Wednesday, June 11, 2008

Worst. NIC. Ever.

I bought a couple of 10/100/1000 Ethernet cards from Fry's. Unpacking them, I discovered they had the Realtek 8169 chipset. My prior experiences with Realtek have been excellent. They make good, low cost 10/100 Ethernet cards. They work well, if unspectacularly. The 8169 is a horse of a different color, however. I run Linux pretty much everywhere except on my laptops, which are either for work or shared with my wife. Generally, I don't have hardware compatibility issues with Linux, and I don't think there is a compatibility issue here. I think the 8169 just stinks on ice. The actual throughput for this dog is far less than a gigabit speed rating would have you believe. I never saw more than about 75Mb/s. "Well, I thought, I didn't pay any premium, so I still have a perfectly useful 100Mb Ethernet adapter, right?" Wrong. When I put the NIC on a busy system, like a firewall, it crawls. It slows down to less than 1Mb/s of useable throughput. This happens for both cards, so I can't blame a buggy unit. I advise people to stay away from this card. It would be better to stick with the 8139 10/100 card, which works wonderfully. Broadcom makes good gigabit nics, but Realtek really needs to go back to the drawing board.

Friday, February 15, 2008

Brief trashing of Dune: The Battle of Corrin

Dune: The Battle of Corrin is the third book of the Butlerian Jihad trilogy by Brian Herbert and Kevin J. Anderson. The book attempts to build upon the proud legacy of Frank Herbert's classic Dune series. Unfortunately, it suffers from some terrible, fatal flaws. The characters are totally unconvincing. They simply do not recognizably react like humans. On the one hand, military people have little compunction about exterminating entire planets, but then are afraid to attack the Omnius when the thinking machines threaten to kill hostages. It is a bizarre thing to make a major plot point. I do not know if this is a weakness inherent in the notes left behind by the original creator, or an oversight by the new writers, but it completely ruins the ending of the story.

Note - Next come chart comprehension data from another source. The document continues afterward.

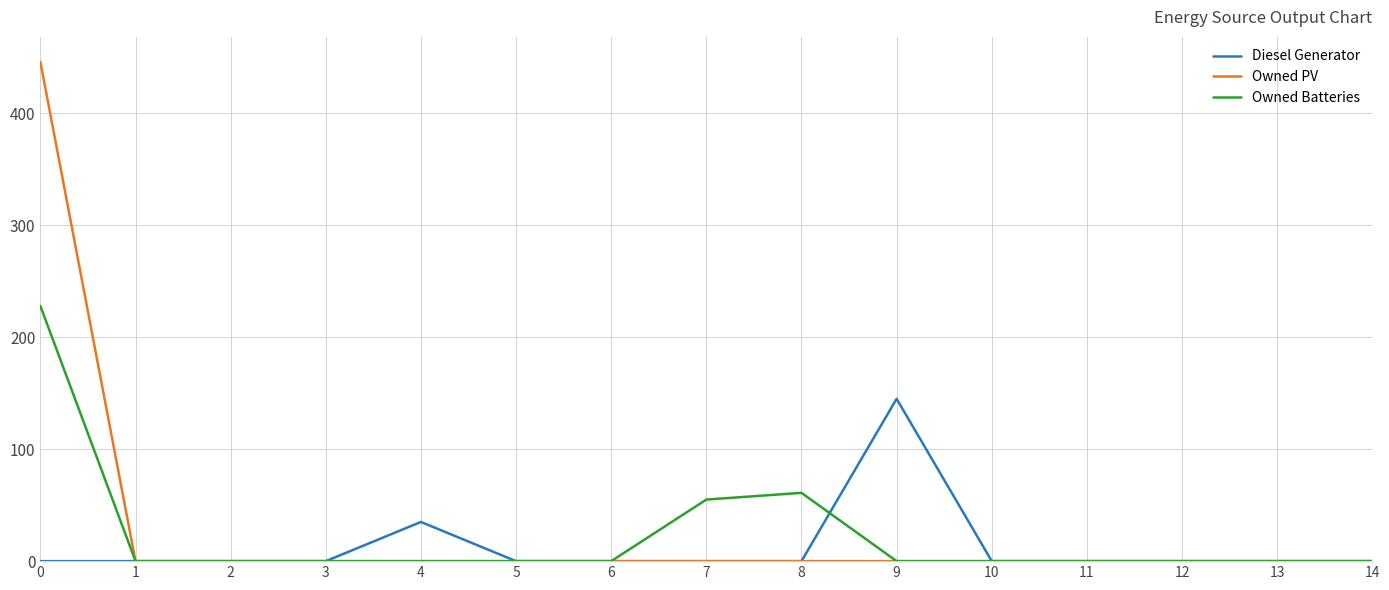

Is it true that Owned Batteries equals 0 at 10?

True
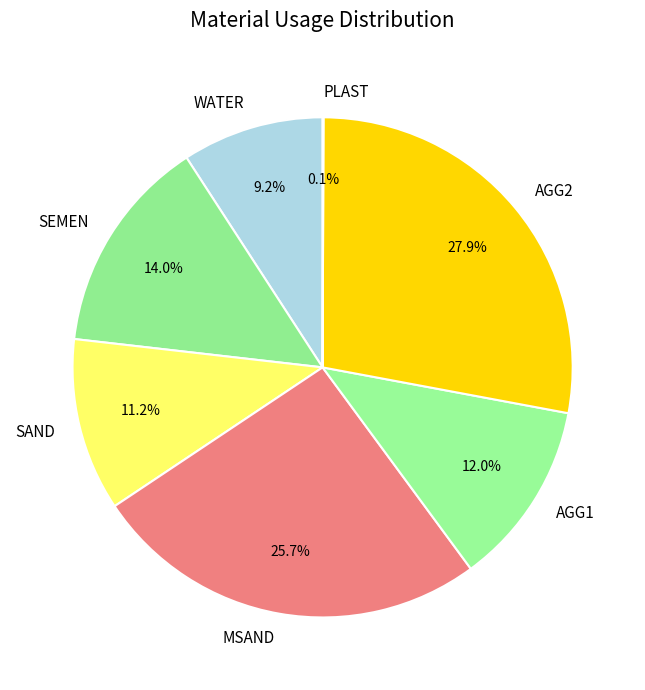

What is the largest slice in the pie chart?

AGG2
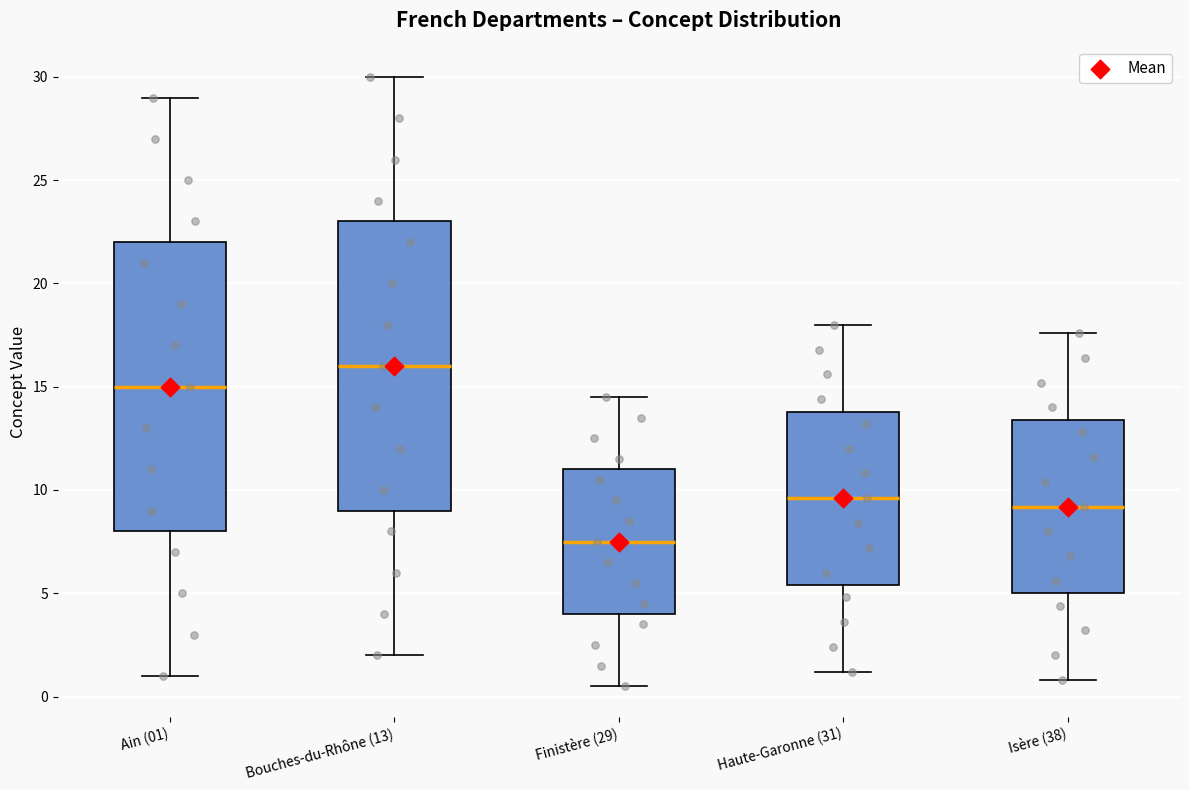

Which box's median line is the highest?

Bouches-du-Rhône (13)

As are all Dune stories, this story is a dystopian nightmare, but the Herbert/Anderson collaborations are even worse. Earlier in the story, things were already looking bad: Rather than simply go their separate ways and divide a tribe, two people decide to have a battle to determine who gets the right to rule. And these are people who are allegedly disgusted by slavery. But there they are, deciding who will have the right to enslave, when there was a very simple solution in front of them.

I find it bizarre that no one seemed to think that it might be worth trying, as a military strategy, to attack Omnius with the Holtzmann satellite generators. They had a blanket perimeter on the planet, through which no thinking machine could pass. Why not just advance the blanket toward the planet and eradicate thinking machines as you go? You can keep building more satellites to back up those with which you are attacking. It's just a stupid oversight. Also, they exterminated planets with nuclear weapons to destroy the Omnius Everminds on those worlds, but occasionally humans survived, but Omnius did not? Why wouldn't Omnius, a machine, embed himself very deep under the crust of the planets?

At the end, Omnius plans to beam himself as a big data packet into space? Hoping for a receiver? What possible reason would there be to think that such a transmission would bring about any useable thing on the other end.

These are only a few highlights of my problems with this book. I found it to be, quite frankly, one of the worst science fiction books I have ever bothered to finish.